Berkeley

Emily Roysdon, Untitled, 2010, color photograph, 24 x 24".

Emily Roysdon, Untitled, 2010, color photograph, 24 x 24".

Emily Roysdon

Emily Roysdon, Untitled, 2010, color photograph, 24 x 24".

“If I Don’t Move Can You Hear Me?”—Emily Roysdon’s first solo US exhibition—investigated the ways in which individual and social bodies communicate. Engaging the grammars and conventions—linguistic, architectural, institutional, or otherwise—that govern public expression and intelligibility, the show featured an installation of screen-printed and collaged photographs, a zine produced by Roysdon on site, as well as a video created in Stockholm this past fall. (These elements plus another new work are on view at New York’s Art in General through May 7.) A sense of the unfinished and improvisatory dominated the show. For example, traversing the circumference of the gallery was a waist-high plywood shelf for presenting fifteen photographs, which, mounted but left unframed, had been propped against the wall as if still in the process of being installed. Interspersed and piled on the floor below were takeaway copies of the zine, forming stacks that, continually depleted and replenished, appeared as makeshift, interactive sculpture. More than offering stylized signifiers of process, Roysdon’s treatment of the space underscored the genuine ideological and logistical challenges of employing an ad hoc working method within an institutional setting: Not only is spontaneity curbed, but, perhaps paradoxically, in the process of prompting creative forms of making do, unintended meanings are generated.

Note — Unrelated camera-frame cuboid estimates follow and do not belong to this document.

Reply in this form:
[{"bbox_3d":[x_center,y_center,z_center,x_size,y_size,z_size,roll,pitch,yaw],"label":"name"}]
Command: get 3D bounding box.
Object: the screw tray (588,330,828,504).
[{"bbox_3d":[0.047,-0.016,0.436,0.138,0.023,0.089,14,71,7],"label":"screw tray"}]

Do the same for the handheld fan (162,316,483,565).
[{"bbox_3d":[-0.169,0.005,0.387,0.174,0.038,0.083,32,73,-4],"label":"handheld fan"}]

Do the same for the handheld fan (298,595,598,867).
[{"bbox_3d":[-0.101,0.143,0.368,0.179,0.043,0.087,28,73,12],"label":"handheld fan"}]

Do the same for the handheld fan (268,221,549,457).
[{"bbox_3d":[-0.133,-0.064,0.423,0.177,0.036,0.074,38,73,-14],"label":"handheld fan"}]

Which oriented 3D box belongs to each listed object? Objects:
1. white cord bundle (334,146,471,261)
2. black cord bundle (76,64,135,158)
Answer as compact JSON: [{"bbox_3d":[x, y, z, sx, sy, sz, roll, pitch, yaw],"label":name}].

Such tension—the by-product of unaligned regulation and use—was highlighted by the two-channel video Untitled, 2010. Documenting performance artist MPA “walking” across Stockholm’s main public square, Sergels Torg, while lying on her side, Roysdon’s work shows MPA hoisting and inching her body forward, struggling to maintain the illusion of a natural stride. This scene at once evokes the tasklike movements pioneered by the Judson dancers while calling to mind Michael Jackson’s moonwalk. Juxtaposed with close-up shots of the art action is a sweeping panoptical perspective onto the plaza, showing people passing back and forth across the starkly geometric, black-and-white surface. The contrast between the habitual, effortless movement of the other pedestrians and MPA’s deliberate, awkward gait shows how public spaces so often serve as mere thoroughfares, suggesting that, as Chantal Mouffe has argued, certain possibilities within the public sphere are naturalized while others remain repressed and unconsidered.

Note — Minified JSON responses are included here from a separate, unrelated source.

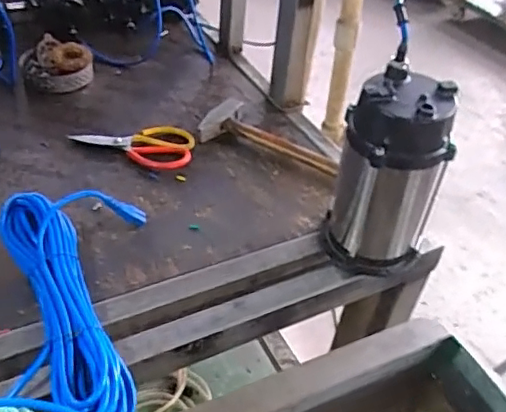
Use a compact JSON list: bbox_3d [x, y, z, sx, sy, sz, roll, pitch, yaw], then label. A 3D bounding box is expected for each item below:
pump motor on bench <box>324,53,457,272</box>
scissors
[{"bbox_3d":[0.175,-0.035,0.740,0.113,0.253,0.103,-7,43,-15],"label":"pump motor on bench"},{"bbox_3d":[-0.207,-0.106,0.968,0.208,0.017,0.103,5,42,-2],"label":"scissors"}]

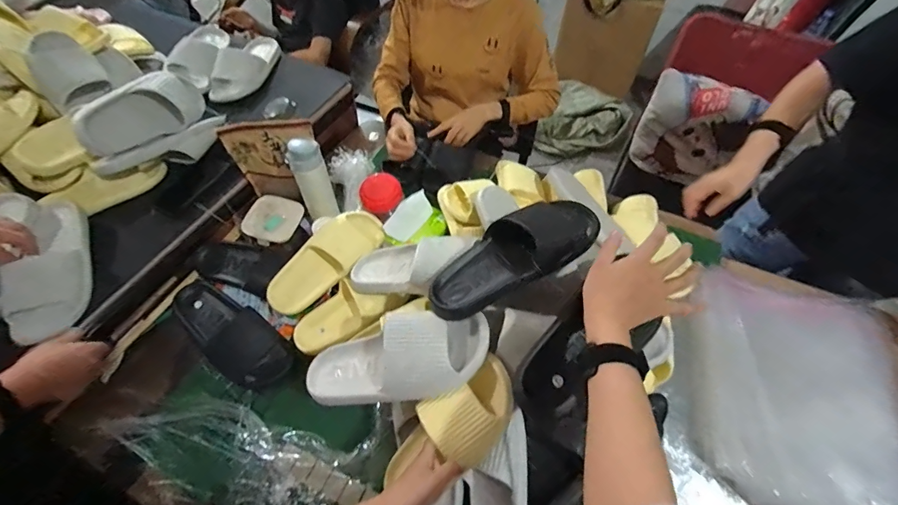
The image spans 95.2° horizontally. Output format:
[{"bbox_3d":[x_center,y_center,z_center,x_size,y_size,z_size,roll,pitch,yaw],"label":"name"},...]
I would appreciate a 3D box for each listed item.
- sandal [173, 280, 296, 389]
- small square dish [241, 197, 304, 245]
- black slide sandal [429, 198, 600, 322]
[{"bbox_3d":[-0.404,0.149,0.759,0.282,0.069,0.111,31,60,18],"label":"sandal"},{"bbox_3d":[-0.382,-0.068,0.889,0.106,0.035,0.105,11,56,6],"label":"small square dish"},{"bbox_3d":[0.091,0.000,0.600,0.266,0.060,0.099,-32,60,0],"label":"black slide sandal"}]

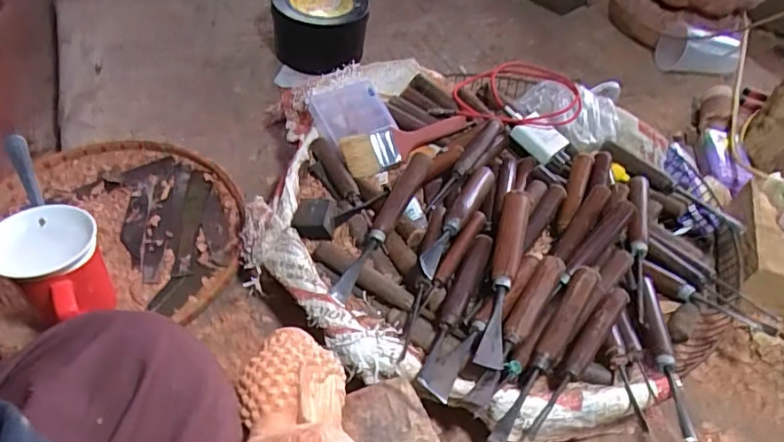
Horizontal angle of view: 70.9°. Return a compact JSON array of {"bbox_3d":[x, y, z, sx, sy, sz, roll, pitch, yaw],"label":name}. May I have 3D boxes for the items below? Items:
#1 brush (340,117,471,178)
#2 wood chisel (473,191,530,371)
[{"bbox_3d":[0.021,-0.095,0.657,0.171,0.027,0.041,-18,51,-23],"label":"brush"},{"bbox_3d":[0.106,0.048,0.515,0.027,0.034,0.199,14,46,7],"label":"wood chisel"}]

At Berkeley (a place with its own mythologized history as a site of radical publicity), Roysdon choreographed and photographed a series of improvised movements in the museum and its adjacent courtyard. Some images show artist Chris Vargas enacting simple gestures against the dramatic concrete facades of Mario Ciampi’s Brutalist architecture, while others, arranged in a grid formation, distill Vargas in various poses floating freely against a white background, calling to mind posters of yoga asanas or semaphore diagrams. Yet, clad in a T-shirt and long johns and decidedly undancerly, Vargas is not shown mastering these postures but inhabiting them in a distanced way. His play within (if not refusal of) corporeal codes is made all the more poignant by his transgendered (female-to-male) identity. Bold black or red bars aggressively censor several images, while enlarged hand-drawn pencil lines, like empty musical staffs inviting notation, have been superimposed on others.

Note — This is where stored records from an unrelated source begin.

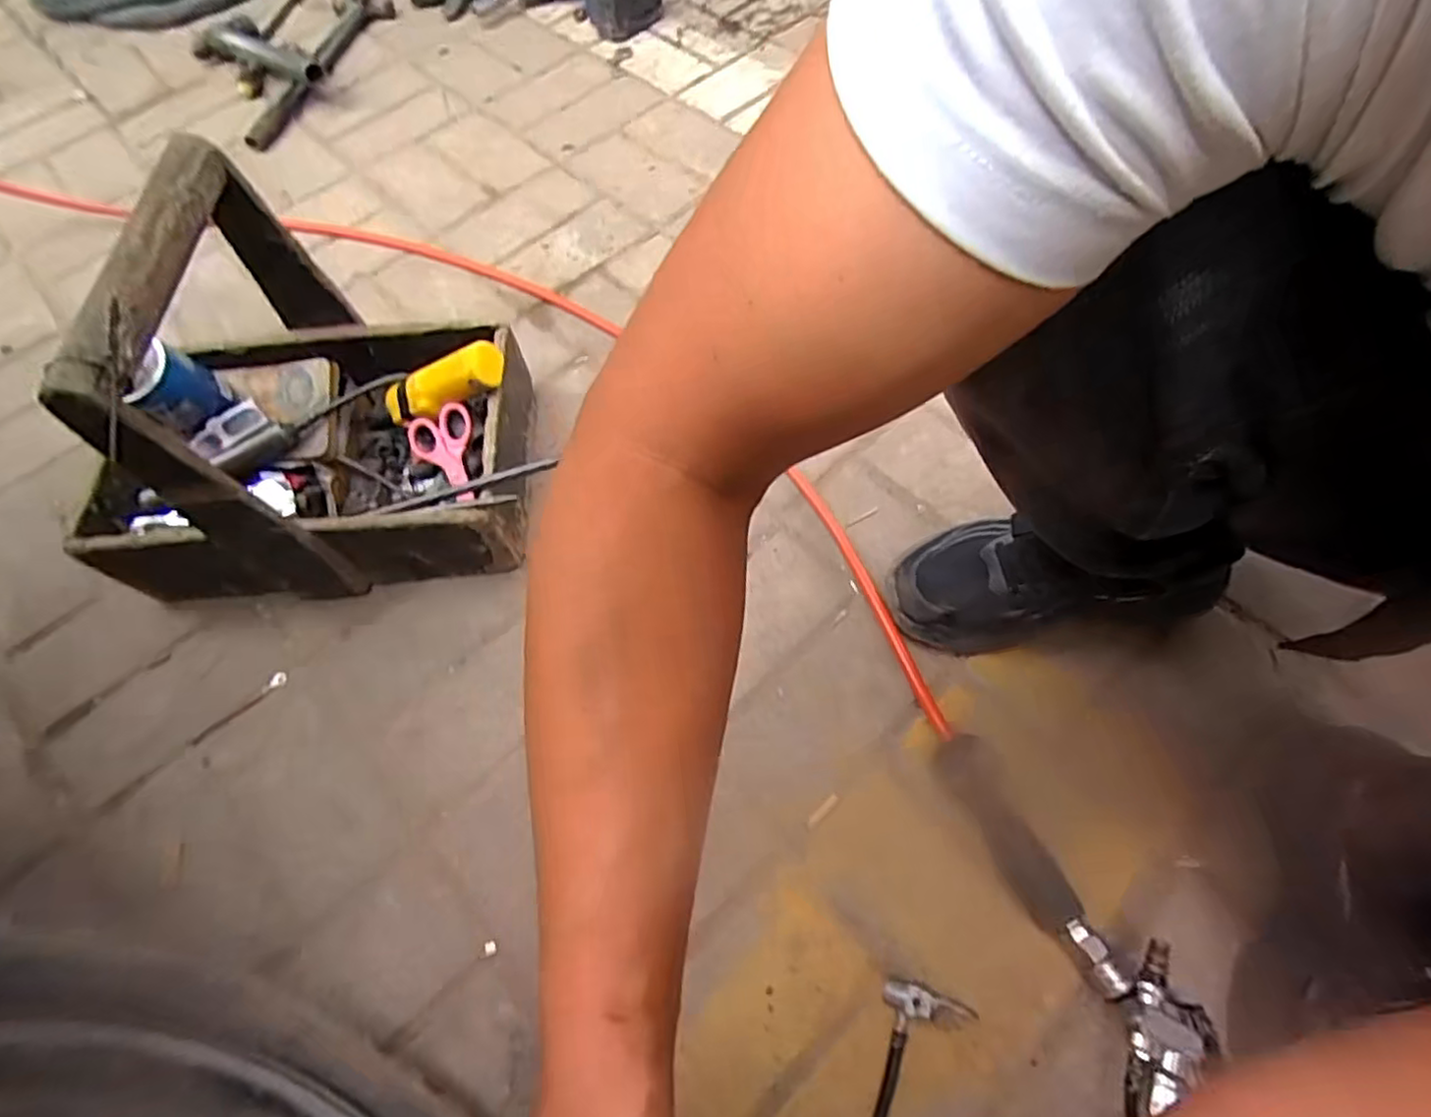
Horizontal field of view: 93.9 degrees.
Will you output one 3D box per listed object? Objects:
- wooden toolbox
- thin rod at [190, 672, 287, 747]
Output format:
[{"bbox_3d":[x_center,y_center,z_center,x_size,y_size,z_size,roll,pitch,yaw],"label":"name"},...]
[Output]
[{"bbox_3d":[-0.357,-0.135,0.550,0.345,0.283,0.242,-9,63,-1],"label":"wooden toolbox"},{"bbox_3d":[-0.413,0.131,0.579,0.089,0.005,0.013,-40,67,-16],"label":"thin rod"}]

In the first issue of LTTR (the gender-queer feminist art journal Roysdon cofounded with Ginger Brooks Takahashi and K8 Hardy in 2001), the artist wrote of “the possibility of performing and articulating the movement between static choices of identity.” Indeed, this show considered how the body might exceed preconceived categories and outstrip attempts to read it through fixed signs or languages. Choreography—literally the writing of movement—here became a way to generate semantic instability in bodies, words, and the publics they produce. The zine that accompanied the exhibition, A Queer Relational Associative Project Dictionary, in which pairs of contributors defined terms by producing collages, poems, handwritten lists, and transcripts, contributed to this expanded practice of choreography. Here, instead of writing movement, the focus is on the movement of language and the ways in which conditions of circulation and distribution create further indeterminate possibilities for collective meaning both on and off the page.